By evening, Sirius' absence was louder than his laughter had ever been.

He stayed behind in the workshop long after the others left, staring at schematics glowing across the holo-display. Burst-limiter firmware. Ammo-type switching. Recoil dampeners. Words and diagrams filled the air, scrolling endlessly as he tweaked and erased, tweaked and erased again.

Normally, he'd cackle at the absurdity of what he was trying to pull off. Normally, he'd shout across the workshop about his "babies" and demand everyone look at them. Tonight, he just worked in silence.

Once, his hand slipped, slicing a shallow cut across his knuckle. He barely reacted, just stared at the blood dripping onto the datapad.

"…ARI would've scolded me for that," he whispered. "Would've told me to stop being reckless. Would've patched me with a reminder of medical safety protocols."

He squeezed his fist, smearing the blood across the edge of the bench, and for the first time that day a sound slipped out of him—half laugh, half sob. It didn't last long.

---

The following morning, his friends dropped by.

Stone Varga was the first, his heavy boots thudding across the floor. He crossed his arms and scowled down at Sirius. "You're too quiet. It's creeping me out."

Sirius smirked faintly, not looking up from his schematic. "What, you prefer the madness?"

"Damn right I do. At least when you're laughing like a lunatic, I know you're alive. Right now, you look like a corpse that won't lie down."

Sirius chuckled under his breath, but there was no joy in it. "Don't worry, Stone. Still alive. Just… busy."

Stone narrowed his eyes, clearly unconvinced, but didn't press.

Later, Whisper Kade arrived, carrying a small medkit out of habit. She crouched beside his bench, studying him with those sharp medic's eyes. "You're running yourself thin," she said softly.

"Story of my life." Sirius' lips twitched, but his eyes stayed fixed on the glowing lines of code.

"You're not laughing anymore," she said. "Not really."

He froze for a fraction of a second, then forced a grin. "Guess I ran out of jokes."

Whisper didn't believe him. She touched his hand lightly, the one gripping a screwdriver too tightly, and whispered, "You don't have to carry it all alone."

But Sirius didn't answer. He pulled his hand away gently and went back to work.

---

By the end of the week, even Bear and Shade had noticed.

Bear caught him in the mess and tried to crack a joke about his "baby-making schemes," but Sirius only gave a small, polite chuckle and returned to his food. Shade, watching from the shadows, muttered to himself: "That's not him. That's a mask."

The rumors in FAWS shifted again.

"He's broken."

"No, he's plotting something even worse."

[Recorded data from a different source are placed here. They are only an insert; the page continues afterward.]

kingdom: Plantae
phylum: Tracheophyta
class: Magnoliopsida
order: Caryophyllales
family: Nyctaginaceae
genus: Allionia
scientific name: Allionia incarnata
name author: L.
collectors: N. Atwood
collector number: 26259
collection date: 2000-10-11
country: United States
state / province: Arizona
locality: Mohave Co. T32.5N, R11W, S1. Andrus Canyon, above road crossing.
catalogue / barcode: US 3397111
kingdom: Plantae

"Did you see the way he smiled yesterday? It was empty."

"Renegade Blake without his laugh? That's not Renegade anymore. That's just… Blake."

Even Loras couldn't deny it. Standing in his office, he looked down at the workshop where Sirius hunched over his bench, motionless except for the flick of his tools. The chief engineer rubbed his temple and muttered, "The boy's fire kept this place burning. If it dies out… what happens to us?"

---

That night, Sirius lay on his bunk staring at the ceiling. The workshop was silent, the barracks quieter still.

He remembered the sound of ARI's voice, crisp and calm in his mind.

He remembered his father's laugh, deep and warm, so different from his own ragged madness.

And for the first time, Sirius felt the absence of both like a weight pressing down on his chest.

His lips curled into a faint smile, but no sound came out. No laugh. No cackle. Nothing. Just silence.

And for Renegade Blake, silence was the most terrifying thing of all.